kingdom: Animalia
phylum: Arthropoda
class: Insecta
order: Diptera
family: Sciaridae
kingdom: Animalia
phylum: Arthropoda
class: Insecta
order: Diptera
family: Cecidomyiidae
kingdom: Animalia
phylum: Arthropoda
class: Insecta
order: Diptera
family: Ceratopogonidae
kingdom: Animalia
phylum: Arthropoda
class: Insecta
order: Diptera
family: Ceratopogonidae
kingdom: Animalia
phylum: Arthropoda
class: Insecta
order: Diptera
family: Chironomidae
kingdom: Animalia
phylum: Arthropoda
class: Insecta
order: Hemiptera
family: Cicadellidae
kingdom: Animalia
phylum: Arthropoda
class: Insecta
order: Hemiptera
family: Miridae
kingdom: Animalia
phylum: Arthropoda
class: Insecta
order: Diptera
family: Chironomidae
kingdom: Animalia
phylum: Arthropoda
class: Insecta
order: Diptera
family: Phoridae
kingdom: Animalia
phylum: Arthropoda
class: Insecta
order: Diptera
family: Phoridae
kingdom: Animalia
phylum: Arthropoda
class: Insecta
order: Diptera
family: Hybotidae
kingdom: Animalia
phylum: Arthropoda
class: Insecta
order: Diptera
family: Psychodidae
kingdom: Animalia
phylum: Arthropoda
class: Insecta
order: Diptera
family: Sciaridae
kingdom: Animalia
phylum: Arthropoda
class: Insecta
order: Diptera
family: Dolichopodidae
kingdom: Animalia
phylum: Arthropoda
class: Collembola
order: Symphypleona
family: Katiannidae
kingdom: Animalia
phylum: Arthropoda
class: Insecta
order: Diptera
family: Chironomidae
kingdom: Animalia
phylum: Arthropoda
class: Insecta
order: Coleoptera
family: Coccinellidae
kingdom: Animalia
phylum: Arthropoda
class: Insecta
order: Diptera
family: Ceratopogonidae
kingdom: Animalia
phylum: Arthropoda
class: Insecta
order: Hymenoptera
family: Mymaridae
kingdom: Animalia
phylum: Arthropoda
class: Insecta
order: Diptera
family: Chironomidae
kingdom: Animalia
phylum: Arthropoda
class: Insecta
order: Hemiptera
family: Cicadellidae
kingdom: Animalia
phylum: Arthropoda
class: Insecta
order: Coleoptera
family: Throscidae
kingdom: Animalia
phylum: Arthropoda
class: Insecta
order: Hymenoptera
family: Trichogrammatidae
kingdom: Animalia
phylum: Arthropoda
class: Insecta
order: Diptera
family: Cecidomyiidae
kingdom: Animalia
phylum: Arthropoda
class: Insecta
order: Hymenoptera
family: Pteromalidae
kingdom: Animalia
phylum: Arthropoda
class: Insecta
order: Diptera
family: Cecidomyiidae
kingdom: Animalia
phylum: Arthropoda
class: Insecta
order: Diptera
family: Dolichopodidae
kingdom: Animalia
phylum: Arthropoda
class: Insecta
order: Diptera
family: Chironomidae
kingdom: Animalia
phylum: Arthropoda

-*-*-

▸ **Esercizio**
Riscrivi tutti i dati qui sopra sostituendo "family" con "famiglia" e lasciando invariato tutto il resto.

▸ **Risposta**
kingdom: Animalia
phylum: Arthropoda
class: Insecta
order: Diptera
famiglia: Sciaridae
kingdom: Animalia
phylum: Arthropoda
class: Insecta
order: Diptera
famiglia: Cecidomyiidae
kingdom: Animalia
phylum: Arthropoda
class: Insecta
order: Diptera
famiglia: Ceratopogonidae
kingdom: Animalia
phylum: Arthropoda
class: Insecta
order: Diptera
famiglia: Ceratopogonidae
kingdom: Animalia
phylum: Arthropoda
class: Insecta
order: Diptera
famiglia: Chironomidae
kingdom: Animalia
phylum: Arthropoda
class: Insecta
order: Hemiptera
famiglia: Cicadellidae
kingdom: Animalia
phylum: Arthropoda
class: Insecta
order: Hemiptera
famiglia: Miridae
kingdom: Animalia
phylum: Arthropoda
class: Insecta
order: Diptera
famiglia: Chironomidae
kingdom: Animalia
phylum: Arthropoda
class: Insecta
order: Diptera
famiglia: Phoridae
kingdom: Animalia
phylum: Arthropoda
class: Insecta
order: Diptera
famiglia: Phoridae
kingdom: Animalia
phylum: Arthropoda
class: Insecta
order: Diptera
famiglia: Hybotidae
kingdom: Animalia
phylum: Arthropoda
class: Insecta
order: Diptera
famiglia: Psychodidae
kingdom: Animalia
phylum: Arthropoda
class: Insecta
order: Diptera
famiglia: Sciaridae
kingdom: Animalia
phylum: Arthropoda
class: Insecta
order: Diptera
famiglia: Dolichopodidae
kingdom: Animalia
phylum: Arthropoda
class: Collembola
order: Symphypleona
famiglia: Katiannidae
kingdom: Animalia
phylum: Arthropoda
class: Insecta
order: Diptera
famiglia: Chironomidae
kingdom: Animalia
phylum: Arthropoda
class: Insecta
order: Coleoptera
famiglia: Coccinellidae
kingdom: Animalia
phylum: Arthropoda
class: Insecta
order: Diptera
famiglia: Ceratopogonidae
kingdom: Animalia
phylum: Arthropoda
class: Insecta
order: Hymenoptera
famiglia: Mymaridae
kingdom: Animalia
phylum: Arthropoda
class: Insecta
order: Diptera
famiglia: Chironomidae
kingdom: Animalia
phylum: Arthropoda
class: Insecta
order: Hemiptera
famiglia: Cicadellidae
kingdom: Animalia
phylum: Arthropoda
class: Insecta
order: Coleoptera
famiglia: Throscidae
kingdom: Animalia
phylum: Arthropoda
class: Insecta
order: Hymenoptera
famiglia: Trichogrammatidae
kingdom: Animalia
phylum: Arthropoda
class: Insecta
order: Diptera
famiglia: Cecidomyiidae
kingdom: Animalia
phylum: Arthropoda
class: Insecta
order: Hymenoptera
famiglia: Pteromalidae
kingdom: Animalia
phylum: Arthropoda
class: Insecta
order: Diptera
famiglia: Cecidomyiidae
kingdom: Animalia
phylum: Arthropoda
class: Insecta
order: Diptera
famiglia: Dolichopodidae
kingdom: Animalia
phylum: Arthropoda
class: Insecta
order: Diptera
famiglia: Chironomidae
kingdom: Animalia
phylum: Arthropoda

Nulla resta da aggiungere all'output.